* TASK DIRECTIONS: Copy the news article on emissions cuts from "A year after" to "and requested anonymity.", substituting "YouTube" for "Facebook".

* DOCUMENT PASSAGE:
======

Thứ Hai, 10 tháng 8, 2015

Obama to hit US power plants with tougher than expected emissions cuts

The president will announce a 32% cut in greenhouse gas emissions by 2030 in what he calls America’s biggest ever step against climate change
Barack Obama in the Oval office. Climate change is not a problem for another generation, he said.

President Barack Obama will impose even steeper cuts on greenhouse gas emissions from US power plants than previously expected, senior administration officials said on Sunday, in what the president called the most significant step the US has ever taken to fight global warming.
A year after proposing unprecedented carbon dioxide limits, Obama was poised to finalize the rule at a White House event on Monday. In a video posted to Facebook, Obama said the limits were backed up by decades of data showing that without tough action, the world will face more extreme weather and escalating health problems like asthma.
“Climate change is not a problem for another generation,” Obama said. “Not anymore.”
Opponents vowed to sue immediately, and planned to ask the courts to put the rule on hold while legal challenges play out. Many states have threatened not to comply.
In his initial proposal, Obama had mandated a 30% nationwide cut in carbon dioxide emissions by 2030, compared to 2005 levels. The final version will require a 32% cut instead, said the officials, who weren’t authorized to comment by name and requested anonymity.
The final rule also gives states an additional two years until 2022 to comply, officials said, yielding to complaints that the original deadline was too soon. States will also have until 2018 instead of 2017 to submit their plans for how they’ll meet their targets.

======

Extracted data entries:

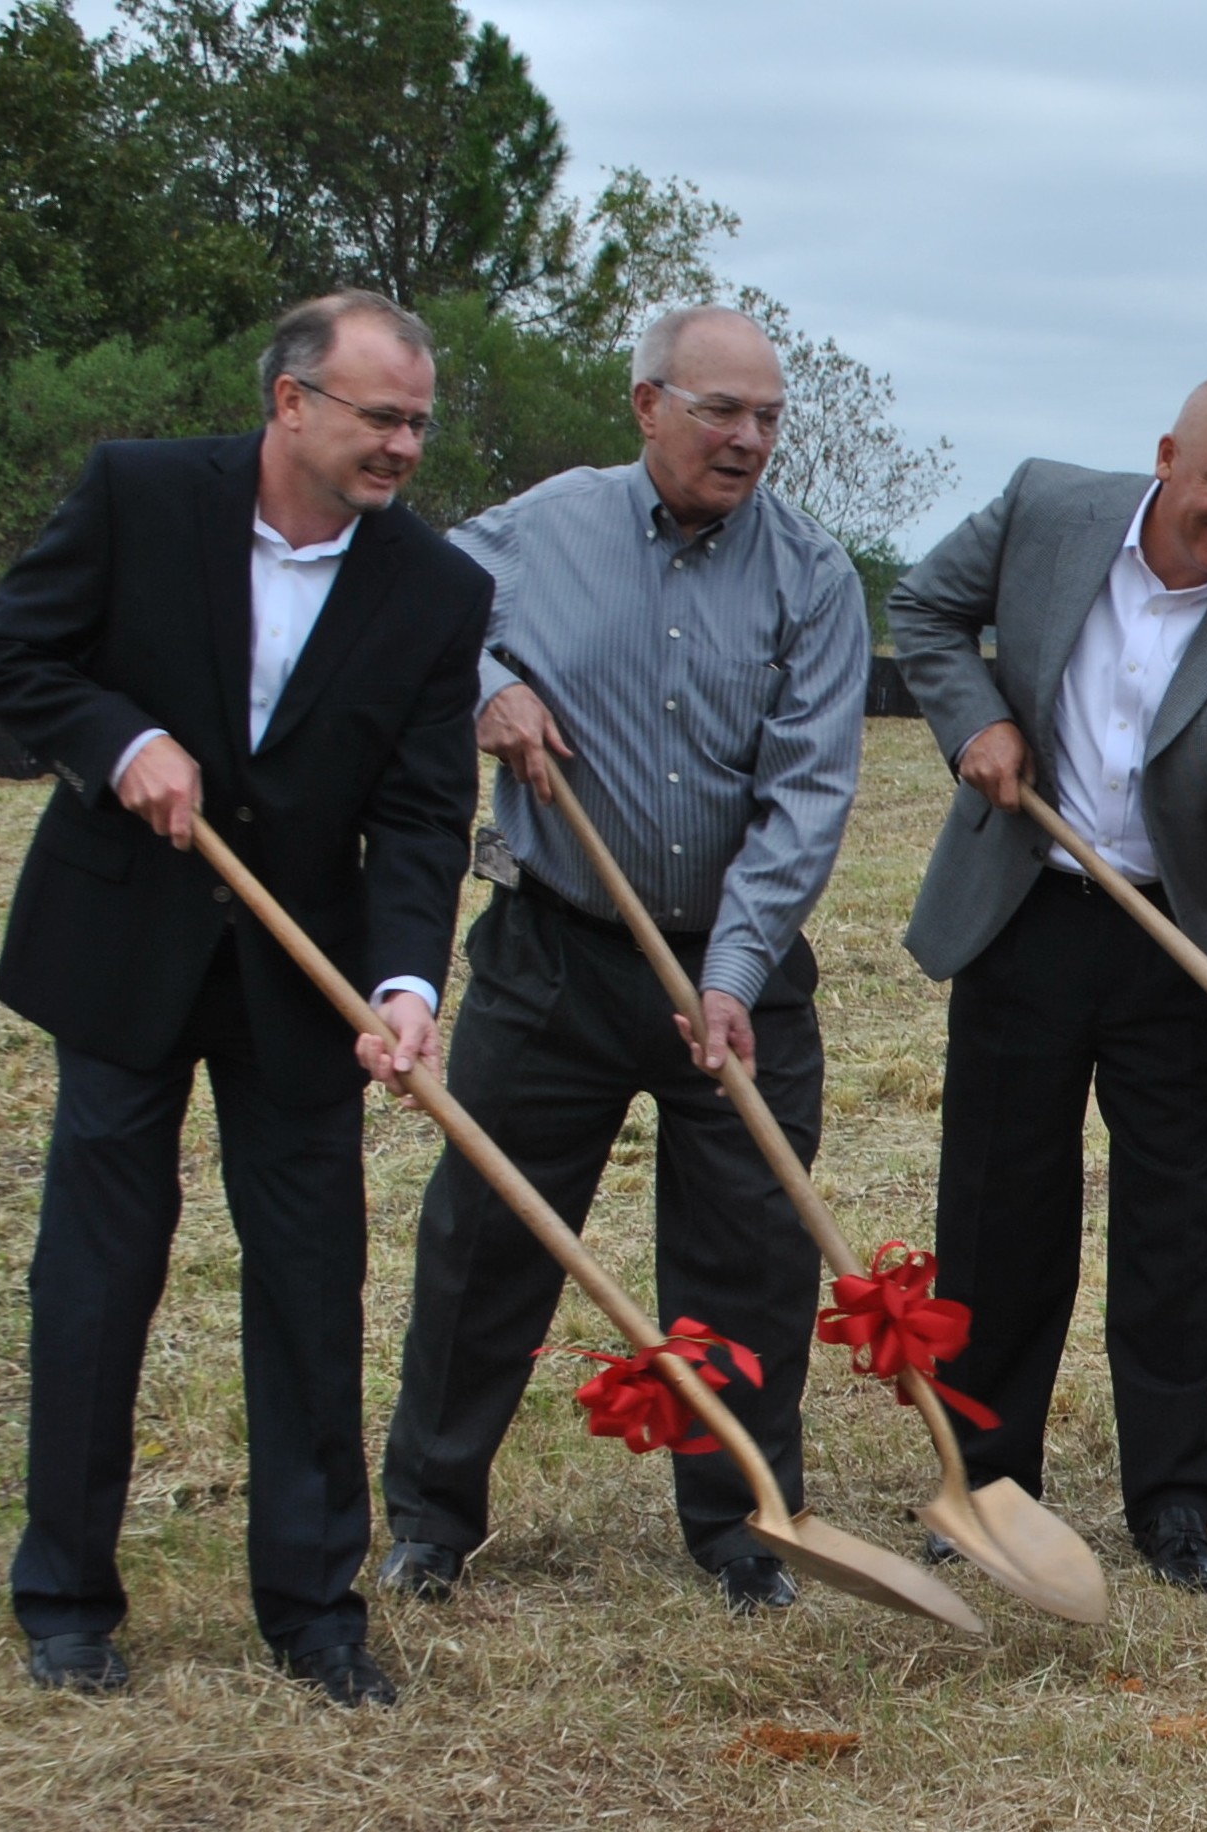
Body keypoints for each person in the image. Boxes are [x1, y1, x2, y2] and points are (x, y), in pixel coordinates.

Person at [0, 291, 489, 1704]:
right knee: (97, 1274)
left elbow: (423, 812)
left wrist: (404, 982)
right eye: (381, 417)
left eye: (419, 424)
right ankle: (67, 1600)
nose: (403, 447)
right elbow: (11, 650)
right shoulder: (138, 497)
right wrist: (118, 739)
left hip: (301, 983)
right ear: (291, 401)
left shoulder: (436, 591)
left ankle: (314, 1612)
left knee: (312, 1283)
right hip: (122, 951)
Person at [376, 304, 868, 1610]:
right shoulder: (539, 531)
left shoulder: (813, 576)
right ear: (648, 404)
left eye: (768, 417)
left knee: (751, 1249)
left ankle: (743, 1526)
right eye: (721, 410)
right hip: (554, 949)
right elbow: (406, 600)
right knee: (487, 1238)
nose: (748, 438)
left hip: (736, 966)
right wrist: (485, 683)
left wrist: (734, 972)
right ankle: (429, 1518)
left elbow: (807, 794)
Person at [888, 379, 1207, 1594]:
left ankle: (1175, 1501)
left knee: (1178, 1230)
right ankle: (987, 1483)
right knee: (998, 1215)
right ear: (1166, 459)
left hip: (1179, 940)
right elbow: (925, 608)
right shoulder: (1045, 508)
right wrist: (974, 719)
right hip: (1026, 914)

======

* RESULT FOR THIS EXERCISE:
A year after proposing unprecedented carbon dioxide limits, Obama was poised to finalize the rule at a White House event on Monday. In a video posted to YouTube, Obama said the limits were backed up by decades of data showing that without tough action, the world will face more extreme weather and escalating health problems like asthma.
“Climate change is not a problem for another generation,” Obama said. “Not anymore.”
Opponents vowed to sue immediately, and planned to ask the courts to put the rule on hold while legal challenges play out. Many states have threatened not to comply.
In his initial proposal, Obama had mandated a 30% nationwide cut in carbon dioxide emissions by 2030, compared to 2005 levels. The final version will require a 32% cut instead, said the officials, who weren’t authorized to comment by name and requested anonymity.